Martin Indyk, the U.S. special Mideast envoy, has resigned, U.S. Secretary of State John Kerry announced Friday, marking the second time the Obama administration has lost a diplomat to help bring the Israelis and Palestinians closer to a settlement.

A former U.S. ambassador to Israel, Indyk was appointed to the envoy post of Mideast envoy last July by Kerry when he announced a resumption in peace talks with the goal of reaching a settlement within nine months.

But the talks collapsed before that target date amid what Kerry and other U.S. officials said were negative steps taken by both sides.

In a statement, Kerry’s spokesperson said Indyk would continue to work closely with the U.S. secretary of state on the Obama administration’s efforts to help Israelis and Palestinians resolve their conflict.

“The secretary expressed deep appreciation to Ambassador Indyk and his team for their untiring efforts to promote Israeli-Palestinian peace, and emphasized the administration’s commitment to continue the effort to achieve a lasting resolution,” the statement said.

“Ambassador Indyk has invested decades of his extraordinary career to the mission of helping Israelis and Palestinians achieve a lasting peace.
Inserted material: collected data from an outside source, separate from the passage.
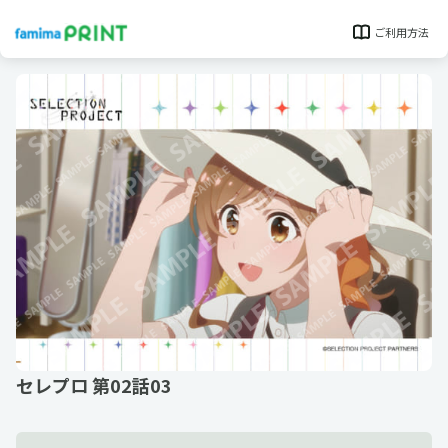
ご利用方法
セレプロ 第02話03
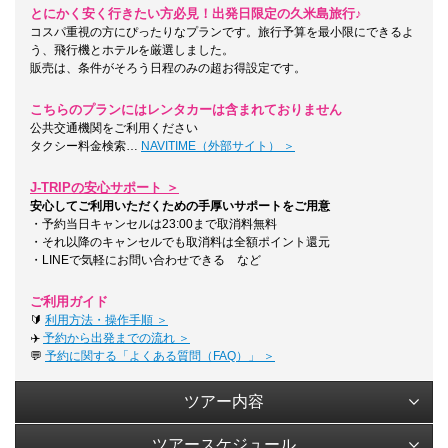
とにかく安く行きたい方必見！出発日限定の久米島旅行♪
コスパ重視の方にぴったりなプランです。旅行予算を最小限にできるよ
う、飛行機とホテルを厳選しました。
販売は、条件がそろう日程のみの超お得設定です。
こちらのプランにはレンタカーは含まれておりません
公共交通機関をご利用ください
タクシー料金検索…
NAVITIME（外部サイト） ＞
J-TRIPの安心サポート ＞
安心してご利用いただくための手厚いサポートをご用意
・予約当日キャンセルは23:00まで取消料無料
・それ以降のキャンセルでも取消料は全額ポイント還元
・LINEで気軽にお問い合わせできる など
ご利用ガイド
🔰
利用方法・操作手順 ＞
✈️
予約から出発までの流れ ＞
💬
予約に関する「よくある質問（FAQ）」 ＞
ツアー内容
ツアースケジュール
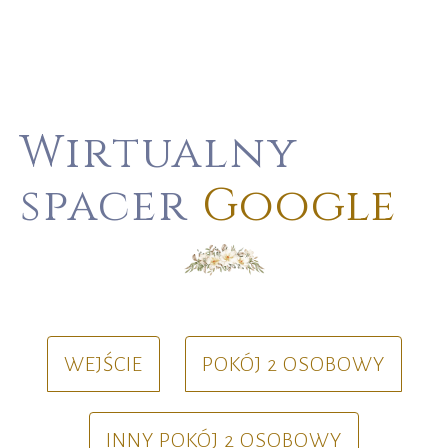
Wirtualny
spacer
Google
WEJŚCIE
POKÓJ 2 OSOBOWY
INNY POKÓJ 2 OSOBOWY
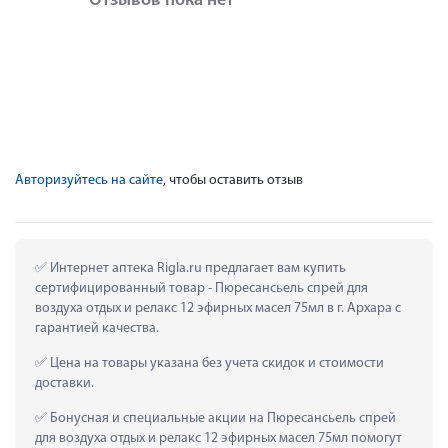
Отзывов пока нет
Авторизуйтесь на сайте
, чтобы оставить отзыв
 Интернет аптека Rigla.ru предлагает вам купить 
сертифицированный товар - Пюресансьель спрей для 
воздуха отдых и релакс 12 эфирных масел 75мл в г. Архара с 
гарантией качества.
 Цена на товары указана без учета скидок и стоимости 
доставки.
 Бонусная и специальные акции на Пюресансьель спрей 
для воздуха отдых и релакс 12 эфирных масел 75мл помогут 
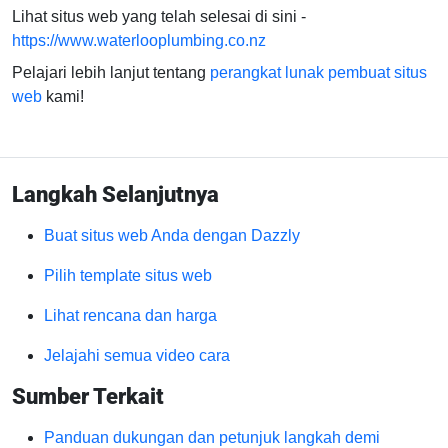
Lihat situs web yang telah selesai di sini -
https://www.waterlooplumbing.co.nz
Pelajari lebih lanjut tentang
perangkat lunak pembuat situs
web
kami!
Langkah Selanjutnya
Buat situs web Anda dengan Dazzly
Pilih template situs web
Lihat rencana dan harga
Jelajahi semua video cara
Sumber Terkait
Panduan dukungan dan petunjuk langkah demi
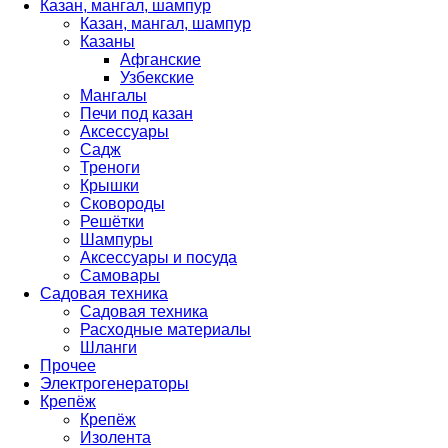
Казан, мангал, шампур
Казан, мангал, шампур
Казаны
Афганские
Узбекские
Мангалы
Печи под казан
Аксессуары
Садж
Треноги
Крышки
Сковороды
Решётки
Шампуры
Аксессуары и посуда
Самовары
Садовая техника
Садовая техника
Расходные материалы
Шланги
Прочее
Электрогенераторы
Крепёж
Крепёж
Изолента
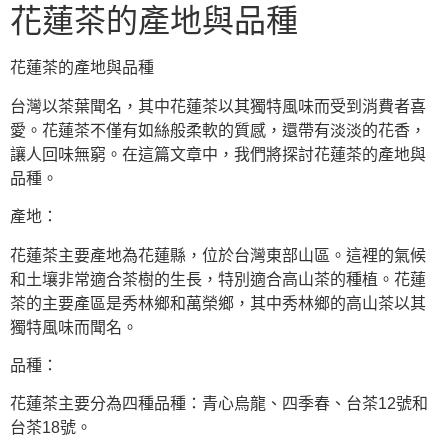
花蓮茶的產地與品種
花蓮茶的產地與品種
台灣以茶葉聞名，其中花蓮茶以其獨特風味而受到消費者喜
愛。花蓮茶不僅有如絲般柔軟的質感，還帶有淡淡的花香，
讓人回味無窮。在這篇文章中，我們將探討花蓮茶的產地與
品種。
產地：
花蓮茶主要產地為花蓮縣，位於台灣東部山區。這裡的氣候
和土壤非常適合茶樹的生長，特別適合高山茶的種植。花蓮
茶的主要產區是秀林鄉和萬榮鄉，其中秀林鄉的高山茶以其
獨特風味而聞名。
品種：
花蓮茶主要分為四種品種：青心烏龍、四季春、台茶12號和
台茶18號。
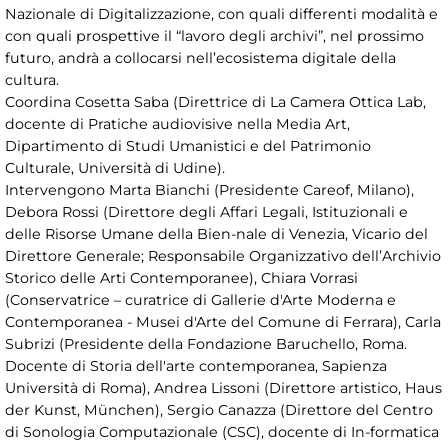
Nazionale di Digitalizzazione, con quali differenti modalità e
con quali prospettive il “lavoro degli archivi”, nel prossimo
futuro, andrà a collocarsi nell’ecosistema digitale della
cultura.
Coordina Cosetta Saba (Direttrice di La Camera Ottica Lab,
docente di Pratiche audiovisive nella Media Art,
Dipartimento di Studi Umanistici e del Patrimonio
Culturale, Università di Udine).
Intervengono Marta Bianchi (Presidente Careof, Milano),
Debora Rossi (Direttore degli Affari Legali, Istituzionali e
delle Risorse Umane della Bien-nale di Venezia, Vicario del
Direttore Generale; Responsabile Organizzativo dell’Archivio
Storico delle Arti Contemporanee), Chiara Vorrasi
(Conservatrice – curatrice di Gallerie d'Arte Moderna e
Contemporanea - Musei d'Arte del Comune di Ferrara), Carla
Subrizi (Presidente della Fondazione Baruchello, Roma.
Docente di Storia dell'arte contemporanea, Sapienza
Università di Roma), Andrea Lissoni (Direttore artistico, Haus
der Kunst, München), Sergio Canazza (Direttore del Centro
di Sonologia Computazionale (CSC), docente di In-formatica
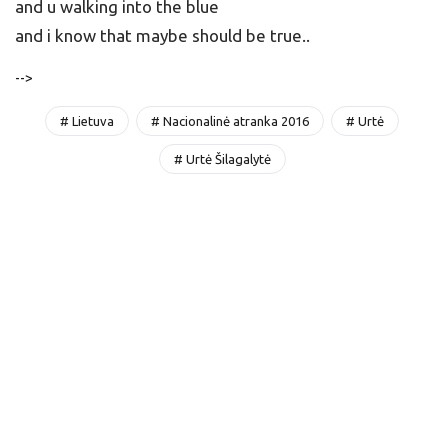
and u walking into the blue
and i know that maybe should be true..
-->
# Lietuva
# Nacionalinė atranka 2016
# Urtė
# Urtė Šilagalytė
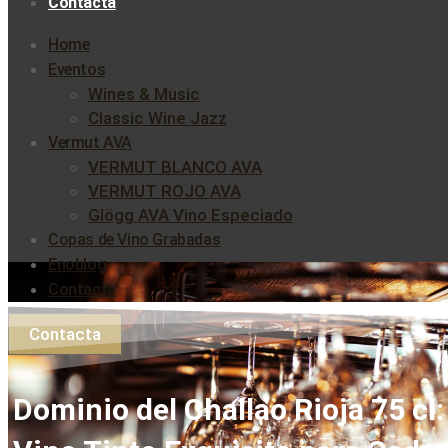
Contacta
Home
Eventos
Wines & Music
Classic Wine Jazz
Vermut AVA
VERMUT BLANCO AVA
VERMUT ROJO AVA
Glögg AVA Vino Especiado
Copas de Vino Grabadas
Enoblog
Contacta
Contacta
Dominio del Challao Rioja 75 cl:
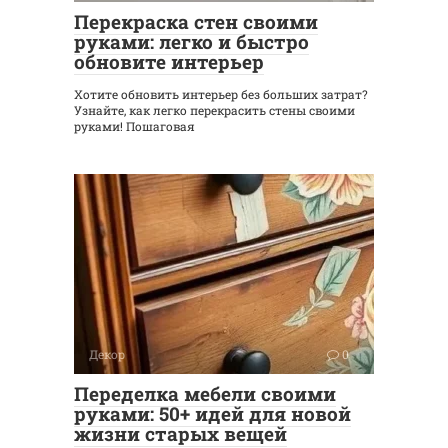
Перекраска стен своими
руками: легко и быстро
обновите интерьер
Хотите обновить интерьер без больших затрат?
Узнайте, как легко перекрасить стены своими
руками! Пошаговая
Декор
0
Переделка мебели своими
руками: 50+ идей для новой
жизни старых вещей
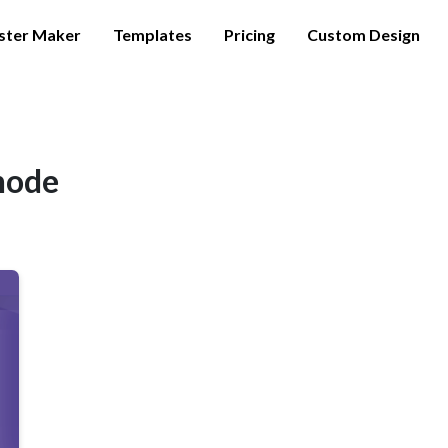
ster Maker
Templates
Pricing
Custom Design
hode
It’s the cause of Martin’s career, and I’m grateful for the wisdom and insight he’s brought to our collective efforts,” Kerry noted.

“Martin’s simply invaluable, a terrific partner and friend, and he played a vital role in the progress that was made in the negotiations,” Kerry also said.

Indyk’s resignation marks the second time the White House has lost a Mideast peace envoy after a failed bid to bring the parties together. Former Sen. George Mitchell stepped down from the post in May 2011 after two years of frustrating efforts to get negotiations going.

Indyk, 62, had taken a leave of absence from his job as vice president and foreign policy director of Brookings when he was appointed envoy on July 29, 2013.

At the time, he thanked Obama and Kerry for “entrusting me with the mission of helping you take this breakthrough and turn it into a full-fledged Israeli-Palestinian peace agreement.”

“It is a daunting and humbling challenge, but one that I cannot desist from,” Indyk said then.

Prior to joining Brookings, Indyk had served as former U.S. President Bill Clinton’s ambassador to Israel and was a key part of the 2000 Camp David peace talks. He was also a special assistant to Clinton and senior director for Near East and South Asian affairs at the National Security Council from 1993 to 1995. And he served as assistant secretary of state for Near Eastern affairs in the State Department from 1997 to 2000.

Deputy Special Envoy Frank Lowenstein will now serve as the Acting Special Envoy for Israeli-Palestinian Negotiations, according to the spokesperson.